请将数据从开头起直至包含“facebook.com/”的那一行原样照录，首尾两行均包括在内。输出中略去其中的图片。

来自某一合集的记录
◆ ◆ ◆ ◆ ◆
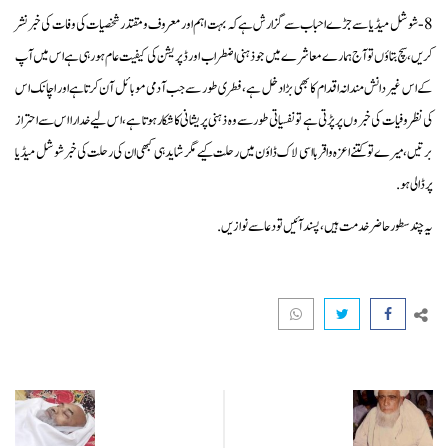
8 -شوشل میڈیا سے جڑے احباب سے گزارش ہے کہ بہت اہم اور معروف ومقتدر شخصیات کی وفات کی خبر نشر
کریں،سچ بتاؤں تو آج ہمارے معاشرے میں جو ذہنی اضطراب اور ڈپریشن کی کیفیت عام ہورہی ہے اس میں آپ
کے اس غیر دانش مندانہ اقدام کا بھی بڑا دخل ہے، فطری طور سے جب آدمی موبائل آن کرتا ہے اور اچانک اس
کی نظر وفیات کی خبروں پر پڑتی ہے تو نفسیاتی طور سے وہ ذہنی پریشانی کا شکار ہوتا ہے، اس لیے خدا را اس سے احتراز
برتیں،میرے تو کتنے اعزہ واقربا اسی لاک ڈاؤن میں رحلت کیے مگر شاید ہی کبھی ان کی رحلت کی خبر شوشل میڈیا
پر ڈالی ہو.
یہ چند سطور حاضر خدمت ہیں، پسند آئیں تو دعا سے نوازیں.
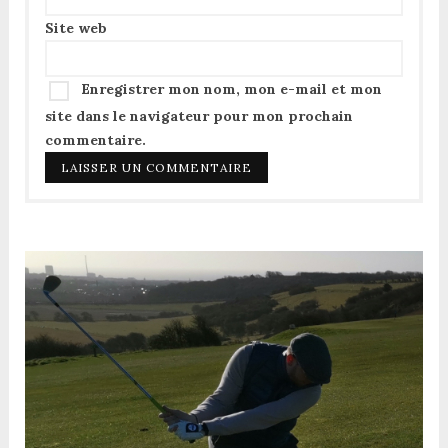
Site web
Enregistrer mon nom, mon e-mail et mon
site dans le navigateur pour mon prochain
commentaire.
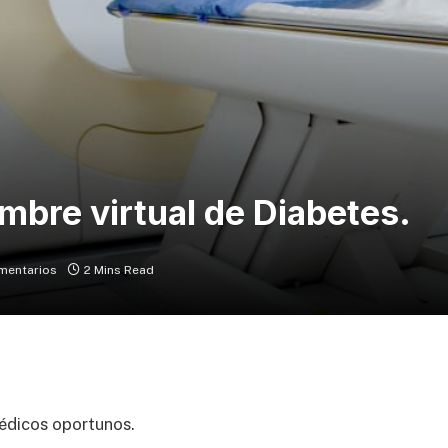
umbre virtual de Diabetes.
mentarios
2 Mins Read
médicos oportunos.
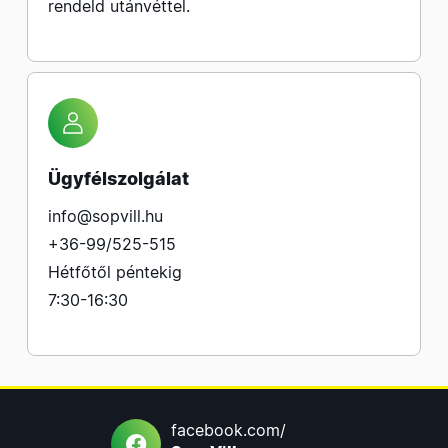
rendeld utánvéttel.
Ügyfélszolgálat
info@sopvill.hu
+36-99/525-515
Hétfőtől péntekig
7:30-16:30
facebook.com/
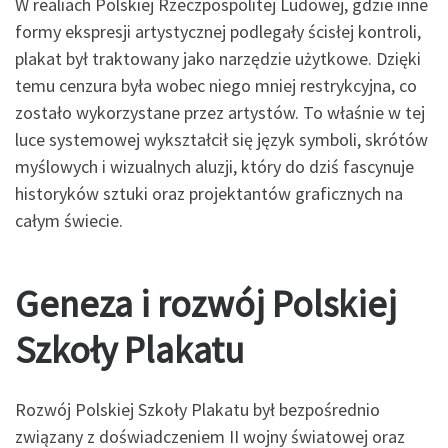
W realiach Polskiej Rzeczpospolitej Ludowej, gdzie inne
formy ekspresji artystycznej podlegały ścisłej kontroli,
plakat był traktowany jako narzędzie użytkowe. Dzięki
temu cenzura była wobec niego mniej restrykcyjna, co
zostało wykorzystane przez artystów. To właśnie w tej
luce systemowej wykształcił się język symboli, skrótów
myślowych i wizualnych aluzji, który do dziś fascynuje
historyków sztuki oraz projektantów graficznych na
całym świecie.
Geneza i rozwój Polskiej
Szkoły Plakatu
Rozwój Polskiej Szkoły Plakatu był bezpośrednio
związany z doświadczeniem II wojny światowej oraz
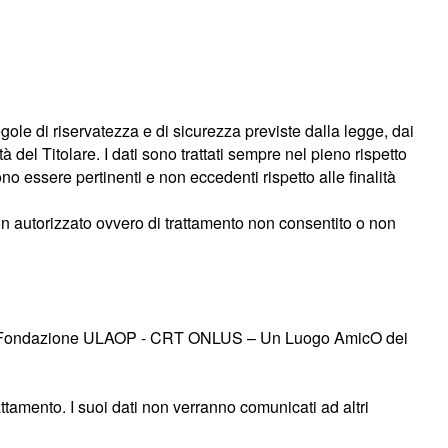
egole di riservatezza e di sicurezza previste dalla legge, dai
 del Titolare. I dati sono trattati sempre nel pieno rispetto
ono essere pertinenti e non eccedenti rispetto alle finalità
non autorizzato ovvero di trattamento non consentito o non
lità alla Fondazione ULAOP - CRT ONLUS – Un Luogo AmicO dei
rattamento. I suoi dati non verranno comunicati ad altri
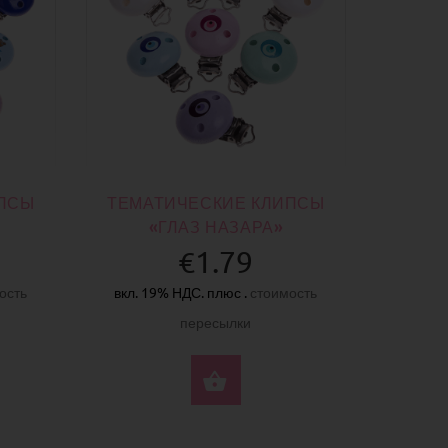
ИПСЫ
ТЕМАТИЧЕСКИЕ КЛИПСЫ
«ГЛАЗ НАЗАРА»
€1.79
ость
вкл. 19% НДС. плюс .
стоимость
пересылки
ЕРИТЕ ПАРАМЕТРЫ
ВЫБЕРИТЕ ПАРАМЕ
◆ ◆ ◆ ◆ ◆
任务答复:
8 -شوشل میڈیا سے جڑے احباب سے گزارش ہے کہ بہت اہم اور معروف ومقتدر شخصیات کی وفات کی خبر نشر
کریں،سچ بتاؤں تو آج ہمارے معاشرے میں جو ذہنی اضطراب اور ڈپریشن کی کیفیت عام ہورہی ہے اس میں آپ
کے اس غیر دانش مندانہ اقدام کا بھی بڑا دخل ہے، فطری طور سے جب آدمی موبائل آن کرتا ہے اور اچانک اس
کی نظر وفیات کی خبروں پر پڑتی ہے تو نفسیاتی طور سے وہ ذہنی پریشانی کا شکار ہوتا ہے، اس لیے خدا را اس سے احتراز
برتیں،میرے تو کتنے اعزہ واقربا اسی لاک ڈاؤن میں رحلت کیے مگر شاید ہی کبھی ان کی رحلت کی خبر شوشل میڈیا
پر ڈالی ہو.
یہ چند سطور حاضر خدمت ہیں، پسند آئیں تو دعا سے نوازیں.
Site web
Enregistrer mon nom, mon e-mail et mon
site dans le navigateur pour mon prochain
commentaire.
umbre virtual de Diabetes.
mentarios
2 Mins Read
médicos oportunos.
rendeld utánvéttel.
Ügyfélszolgálat
info@sopvill.hu
+36-99/525-515
Hétfőtől péntekig
7:30-16:30
facebook.com/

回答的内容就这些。